Cinco ideas para nuestra oración personal
- Jesús ora a solas: Al igual que Jesús subió al monte, nosotros necesitamos momentos de silencio y soledad para conectar con el Padre antes de afrontar las tormentas.
- El miedo ante lo desconocido: Los discípulos confundieron a Jesús con un fantasma. A veces, Dios viene a nosotros de formas que no esperamos y el miedo nos impide reconocerlo.
- "Ánimo, soy yo": La voz de Jesús es la que trae paz en medio de la tempestad. Él no espera a que el mar se calme para decirnos que no tengamos miedo.
- Fijar la mirada: Pedro caminó sobre el agua mientras miró a Jesús. Cuando miró el viento y las olas (sus problemas), empezó a hundirse. ¿Dónde está mi mirada hoy?
- La mano tendida: Jesús no deja que Pedro se hunda; lo agarra enseguida. Su salvación es inmediata cuando gritamos con humildad: "Señor, sálvame".

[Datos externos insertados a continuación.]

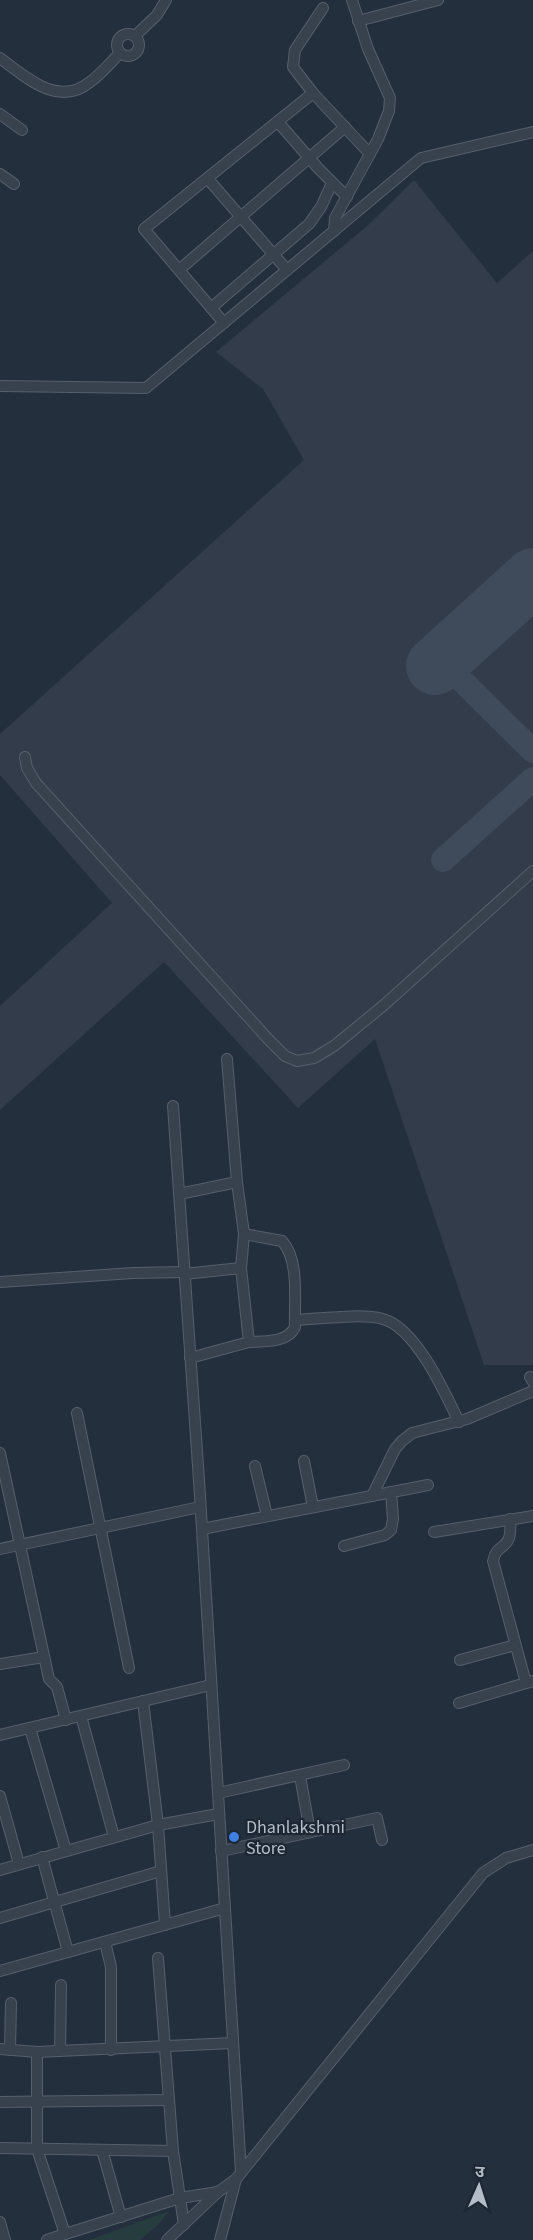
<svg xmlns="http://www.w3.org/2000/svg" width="533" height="2240" viewBox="0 0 533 2240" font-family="'Source Sans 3','Noto Sans Devanagari',sans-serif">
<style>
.airport{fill:#323c4b}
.green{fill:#263c3f}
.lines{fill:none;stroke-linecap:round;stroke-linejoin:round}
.taxiway{stroke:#3f4a5a;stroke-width:24}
.runway{stroke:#3f4a5a;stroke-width:58}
.minor-casing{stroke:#565f6c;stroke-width:12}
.minor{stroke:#38414e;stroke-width:10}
.shop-dot{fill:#3f7fe0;stroke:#1d2633;stroke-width:2}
.labels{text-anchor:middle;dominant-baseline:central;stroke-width:4.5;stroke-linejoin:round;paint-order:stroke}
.poi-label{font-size:18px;fill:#b4bcc9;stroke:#1d2633;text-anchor:start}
</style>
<rect width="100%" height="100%" fill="#242f3e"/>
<path class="airport" d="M 414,180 L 497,283 L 533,251 L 533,1365 L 484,1365 L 375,1039 L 298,1108 L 164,962 L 0,1110 L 0,1006 L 112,903 L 0,775 L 0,734 L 304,460 L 263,389 L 216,352 L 367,226 Z"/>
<path class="green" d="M 169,2211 L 158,2225 L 140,2240 L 89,2240 Z"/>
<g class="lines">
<g class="taxiway">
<path d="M 441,660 L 533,751"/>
<path d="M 443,860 L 533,779"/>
</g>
<path class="runway" d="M 435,666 L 533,577"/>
<g class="minor-casing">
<g id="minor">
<path d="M 323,8 L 295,50 L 293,67 L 313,93 L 370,154"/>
<path d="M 358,21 L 438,0"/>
<circle cx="128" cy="45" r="11"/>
<path d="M 135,36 L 157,15 L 166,0"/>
<path d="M 0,58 C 26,77 58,108 90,82 C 101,74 110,63 120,53"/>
<path d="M 0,114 L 22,130"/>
<path d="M 278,122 L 318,168 L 347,197"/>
<path d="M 0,174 L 14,184"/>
<path d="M 208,179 L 287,270"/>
<path d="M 334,231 L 335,218 L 378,139 L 389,111 L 390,98 L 368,49 L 352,0"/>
<path d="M 179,270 L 345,127"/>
<path d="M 211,308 L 309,224 L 321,207 L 332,183"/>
<path d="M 224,323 L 144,229 L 313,93"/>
<path d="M 0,386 L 146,388 L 421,158 L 533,132"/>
<path d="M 25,757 L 27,768 L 36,783 L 269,1040 L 285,1056 L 297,1061 L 314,1058 L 334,1046 L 384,1005 L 533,871"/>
<path d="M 173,1106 L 199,1480 L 241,2172"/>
<path d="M 237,1182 L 244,1234 L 241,1268"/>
<path d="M 179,1194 L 237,1182 L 227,1059"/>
<path d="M 244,1234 L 282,1241 C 300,1260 294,1302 295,1327 C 288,1343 264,1341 249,1342"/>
<path d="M 184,1274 L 241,1268 L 249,1342 L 190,1358"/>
<path d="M 0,1282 L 133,1273 L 184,1272"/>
<path d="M 295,1320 C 319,1319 361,1313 383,1319 C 416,1328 445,1393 459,1422"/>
<path d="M 530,1377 L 533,1382"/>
<path d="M 77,1413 L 129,1668"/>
<path d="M 0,1453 L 49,1679 L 57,1687 L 66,1720"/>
<path d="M 304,1461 L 313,1507"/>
<path d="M 255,1466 L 267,1516"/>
<path d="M 372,1496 L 395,1449 L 402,1441 L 412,1433 L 467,1419 L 533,1391"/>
<path d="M 510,1519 C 513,1554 497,1540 493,1561 L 526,1683 L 533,1681"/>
<path d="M 202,1529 L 428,1485"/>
<path d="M 434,1532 L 533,1516"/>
<path d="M 344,1546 L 385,1535 L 391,1530 L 393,1519 L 391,1492"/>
<path d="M 0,1549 L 200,1507"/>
<path d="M 460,1660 L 515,1645"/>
<path d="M 0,1664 L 44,1657"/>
<path d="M 143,1701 L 158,1825 L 165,1925"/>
<path d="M 459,1703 L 526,1683"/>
<path d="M 81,1716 L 114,1837"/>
<path d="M 30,1728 L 66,1851"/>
<path d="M 0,1735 L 211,1685"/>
<path d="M 300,1776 L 310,1832"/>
<path d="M 218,1793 L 344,1765"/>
<path d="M 0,1796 L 19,1864"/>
<path d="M 221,1851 L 377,1818 L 382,1840"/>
<path d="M 42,1857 L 68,1952"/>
<path d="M 0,1870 L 158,1825 L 218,1814"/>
<path d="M 0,1918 L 161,1871"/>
<path d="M 105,1942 L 111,1967 L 111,2050"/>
<path d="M 158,1958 L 173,2151"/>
<path d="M 0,1971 L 225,1908"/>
<path d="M 0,2049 L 37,2052 L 233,2043"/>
<path d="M 10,2050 L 11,2003"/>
<path d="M 60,2051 L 61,1985"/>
<path d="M 37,2052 L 37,2149 L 65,2234 L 180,2198 L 218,2192"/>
<path d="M 0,2102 L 169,2100"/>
<path d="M 0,2148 L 173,2151 L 184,2225"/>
<path d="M 102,2150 L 121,2217"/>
<path d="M 0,2222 L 5,2240"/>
<path d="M 47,2240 L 65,2234"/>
<path d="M 167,2240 L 218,2192 L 236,2179 L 483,1873 L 506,1858 L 533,1850"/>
<path d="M 220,2240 L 236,2179"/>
</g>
</g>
<use href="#minor" class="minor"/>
</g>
<circle class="shop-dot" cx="234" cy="1837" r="6"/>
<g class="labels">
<g class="poi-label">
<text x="246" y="1827">Dhanlakshmi<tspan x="246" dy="21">Store</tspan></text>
</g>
</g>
<g transform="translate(479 2186) rotate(3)" stroke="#1d2633" stroke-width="4.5" paint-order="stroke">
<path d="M0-4.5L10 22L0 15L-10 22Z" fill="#b4bcc9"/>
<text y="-9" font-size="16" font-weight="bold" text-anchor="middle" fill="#b4bcc9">उ</text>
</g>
</svg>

Actividad: Salir de la barca
Enunciado: La "barca" representa nuestra zona de confort y seguridad, mientras que el mar agitado son los retos que nos dan miedo. Escribe una reflexión sobre qué paso de fe sientes que Jesús te pide dar hoy ("Ven") y qué miedos o "vientos contrarios" necesitas entregarle para no hundirte.